The bakery, open since last September, has baked Lisbon’s bread revolution: crisp baguettes, dreamy pains au chocolat, crusty country loaves made with biological flour imported from France, and wickedly yummy patisseries – look out for the Paris-Brest and Kouign-amann, a caramelised Breton speciality – all prepared by a French chef patissier.

Alain, one of the three owners, now living in the neighbourhood, explains the name was inspired by Jean-Baptiste Lully, the seminal Italian-born baroque composer and libertine, naturalised French in 1661, who came from a family of millers. Lully 1661 has a delicious je ne sais quoi of French decadence, and, you guessed it, the three friends have got off to a flying start.

Petit Bouquet Florist

A few doors up, a young polyglot French woman with a passion for flowers has created Petit Bouquet. Behind her inspired window displays, Pauline works with an explosion of colour and form.

This magical shop is pure delight, and it is almost impossible to resist sweeping up a bunch or two to gift, or take home.

Pauline selects her stock, three times a week, with the same care a Michelin restaurateur might take marketing for their kitchen. “I want the flowers to be as fresh as possible. If I sell everything, I just shut up the shop,” she says laughing. Three years after opening, her creativity is kept busy, artfully mixing colours and blossoms, for passers-by, businesses and events. Her neighbour, Lully 1661, is a regular customer!

Salted Books Bookshop

“I wanted the kind of local bookshop I used to enjoy browsing in when I lived in London’s East End,” says Alex Holder. After a two-year search for the perfect location that eventually led to Santos, last September she opened Salted Books (because everything tastes better salted!).
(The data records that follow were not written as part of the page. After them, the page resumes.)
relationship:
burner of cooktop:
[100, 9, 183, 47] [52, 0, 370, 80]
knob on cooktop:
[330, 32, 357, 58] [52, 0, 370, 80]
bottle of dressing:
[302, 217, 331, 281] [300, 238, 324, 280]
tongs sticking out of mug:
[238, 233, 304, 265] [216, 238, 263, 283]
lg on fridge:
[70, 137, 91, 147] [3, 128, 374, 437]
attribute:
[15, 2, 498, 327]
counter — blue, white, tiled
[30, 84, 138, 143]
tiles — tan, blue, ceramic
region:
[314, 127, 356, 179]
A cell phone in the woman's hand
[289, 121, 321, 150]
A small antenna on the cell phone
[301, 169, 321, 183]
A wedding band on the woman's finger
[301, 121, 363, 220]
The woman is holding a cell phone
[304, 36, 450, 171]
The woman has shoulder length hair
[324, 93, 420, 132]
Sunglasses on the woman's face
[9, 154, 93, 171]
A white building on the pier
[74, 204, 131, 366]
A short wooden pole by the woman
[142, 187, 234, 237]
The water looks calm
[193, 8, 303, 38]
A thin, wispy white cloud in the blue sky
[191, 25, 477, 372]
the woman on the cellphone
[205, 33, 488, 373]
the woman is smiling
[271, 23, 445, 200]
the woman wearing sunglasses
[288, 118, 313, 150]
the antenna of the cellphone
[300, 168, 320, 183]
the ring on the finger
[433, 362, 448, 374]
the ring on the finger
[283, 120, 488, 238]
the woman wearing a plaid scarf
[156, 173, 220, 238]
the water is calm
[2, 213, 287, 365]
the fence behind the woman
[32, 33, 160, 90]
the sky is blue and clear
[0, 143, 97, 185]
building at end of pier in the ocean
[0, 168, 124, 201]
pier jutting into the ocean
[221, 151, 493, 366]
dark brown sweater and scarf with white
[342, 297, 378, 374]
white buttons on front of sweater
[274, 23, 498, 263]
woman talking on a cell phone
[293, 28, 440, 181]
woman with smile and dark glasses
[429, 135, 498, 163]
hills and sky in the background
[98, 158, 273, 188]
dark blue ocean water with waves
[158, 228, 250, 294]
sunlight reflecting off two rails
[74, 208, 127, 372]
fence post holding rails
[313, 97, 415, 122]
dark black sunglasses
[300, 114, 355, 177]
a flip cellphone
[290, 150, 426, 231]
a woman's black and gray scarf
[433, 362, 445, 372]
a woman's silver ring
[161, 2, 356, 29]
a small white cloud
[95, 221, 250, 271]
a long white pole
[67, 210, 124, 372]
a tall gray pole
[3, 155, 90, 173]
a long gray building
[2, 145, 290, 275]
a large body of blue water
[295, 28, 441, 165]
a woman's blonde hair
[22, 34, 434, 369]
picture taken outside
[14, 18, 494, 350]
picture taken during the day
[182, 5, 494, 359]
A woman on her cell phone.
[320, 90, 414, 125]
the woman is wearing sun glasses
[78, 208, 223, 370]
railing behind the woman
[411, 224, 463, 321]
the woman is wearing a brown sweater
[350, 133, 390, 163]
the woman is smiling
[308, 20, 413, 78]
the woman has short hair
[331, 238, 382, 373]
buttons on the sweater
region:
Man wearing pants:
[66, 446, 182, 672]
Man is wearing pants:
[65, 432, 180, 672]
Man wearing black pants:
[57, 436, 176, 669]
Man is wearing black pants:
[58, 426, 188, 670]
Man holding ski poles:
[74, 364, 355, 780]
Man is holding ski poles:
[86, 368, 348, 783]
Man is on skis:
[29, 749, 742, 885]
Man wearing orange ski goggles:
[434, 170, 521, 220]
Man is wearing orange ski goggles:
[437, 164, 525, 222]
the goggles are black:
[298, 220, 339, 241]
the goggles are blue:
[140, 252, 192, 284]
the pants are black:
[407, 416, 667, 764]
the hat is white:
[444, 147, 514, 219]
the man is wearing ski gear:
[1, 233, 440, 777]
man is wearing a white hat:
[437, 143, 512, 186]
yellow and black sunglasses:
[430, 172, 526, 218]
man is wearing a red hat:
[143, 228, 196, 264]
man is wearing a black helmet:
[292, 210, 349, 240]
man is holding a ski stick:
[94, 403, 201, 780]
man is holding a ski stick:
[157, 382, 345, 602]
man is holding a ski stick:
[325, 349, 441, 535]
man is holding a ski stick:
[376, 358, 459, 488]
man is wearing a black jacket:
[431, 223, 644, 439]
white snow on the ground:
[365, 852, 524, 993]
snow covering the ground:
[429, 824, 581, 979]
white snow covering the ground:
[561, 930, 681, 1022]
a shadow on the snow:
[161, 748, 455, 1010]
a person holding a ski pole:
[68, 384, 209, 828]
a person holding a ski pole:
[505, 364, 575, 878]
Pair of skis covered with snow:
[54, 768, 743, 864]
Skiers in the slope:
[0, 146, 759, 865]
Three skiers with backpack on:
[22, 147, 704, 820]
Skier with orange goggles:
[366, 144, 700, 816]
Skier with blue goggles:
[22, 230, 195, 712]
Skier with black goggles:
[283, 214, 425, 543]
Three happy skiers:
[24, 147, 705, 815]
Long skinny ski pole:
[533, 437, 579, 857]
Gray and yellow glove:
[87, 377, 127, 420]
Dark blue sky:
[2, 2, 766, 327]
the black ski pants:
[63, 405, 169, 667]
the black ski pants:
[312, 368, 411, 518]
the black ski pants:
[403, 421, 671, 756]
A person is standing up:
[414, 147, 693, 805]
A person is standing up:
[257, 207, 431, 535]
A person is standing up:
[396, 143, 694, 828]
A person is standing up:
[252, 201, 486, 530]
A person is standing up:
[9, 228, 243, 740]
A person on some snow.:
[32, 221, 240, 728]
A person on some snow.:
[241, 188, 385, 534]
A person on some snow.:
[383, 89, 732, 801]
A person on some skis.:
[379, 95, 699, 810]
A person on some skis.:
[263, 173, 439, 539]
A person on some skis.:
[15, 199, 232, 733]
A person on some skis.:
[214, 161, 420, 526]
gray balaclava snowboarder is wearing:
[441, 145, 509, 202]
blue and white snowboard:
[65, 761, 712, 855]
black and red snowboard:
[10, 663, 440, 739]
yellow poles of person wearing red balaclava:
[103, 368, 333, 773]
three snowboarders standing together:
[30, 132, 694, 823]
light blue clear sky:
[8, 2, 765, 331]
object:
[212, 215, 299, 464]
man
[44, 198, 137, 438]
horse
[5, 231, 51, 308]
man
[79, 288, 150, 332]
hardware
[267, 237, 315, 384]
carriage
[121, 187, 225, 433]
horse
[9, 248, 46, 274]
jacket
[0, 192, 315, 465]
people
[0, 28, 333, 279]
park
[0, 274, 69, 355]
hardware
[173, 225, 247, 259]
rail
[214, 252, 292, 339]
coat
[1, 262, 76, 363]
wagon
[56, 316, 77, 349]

By far the most challenging English-language bookshop in Lisbon, its eclectic selection includes recent publications of literary fiction and a children’s book section that delighted this adult. On a recent Saturday visit, the shop was packed with Portuguese and international visitors avidly turning pages.

Alex is the author of Open Up: Why Talking About Money Will Change Your Life, and her articles have been published in The Guardian, Elle, and more.

To Essential Algarve’s devil’s advocate question, “why buy a book in the digital age?”, Alex replies, “Information goes in better when it’s on paper.” Arguably the book then has a second life as a ‘friend’ on our shelves. For those who want to try their hand at writing their own book, Salted Books runs creative writing courses.

Comida Independente Wine & Food Shop

Santos is an area of Lisbon bursting with new activity, and uber-cool coffee shops on every corner. If you are searching for something a little stronger, Comida Independente is an innovative side street wine shop and bar.

The Portuguese Rita Santos curates a selection of quality wines from low-intervention farming producers. Portuguese wines are among the best anywhere, as Essential Algarve readers are often advised, but it is equally exciting to see wines here from Italy, France and Austria, countries too rarely available in Portugal.

Many of these wines are hard-to-come-by, small-batch wines made by boutique wineries with which Comida Independente has built personal relationships. For a small corkage fee, it is possible to taste on the spot, accompanied by cold plates of meats, cheese, olives, etc. Every Saturday morning, Comida Independente runs a producers’ market in the adjacent street.

 

Damas Restaurant

Located in a former industrial bakery, in the ever-evolving hill neighbourhood of Graça, Damas accomplishes the feat of being a classic that remains hip.

Run by two women, Alex and Clara, Damas is a stylish, determinedly unconventional cross between restaurant, bar and club.

Chefs toss typical Portuguese ingredients up in the air to produce a menu of inventive fusions, handwritten on a tiled wall, which surprise at each visit. Do not forget to book, and expect a bohemian crowd. After dinner, linger with a glass or two of bio wine or sit in, until the early hours, on one of the frequent music gigs.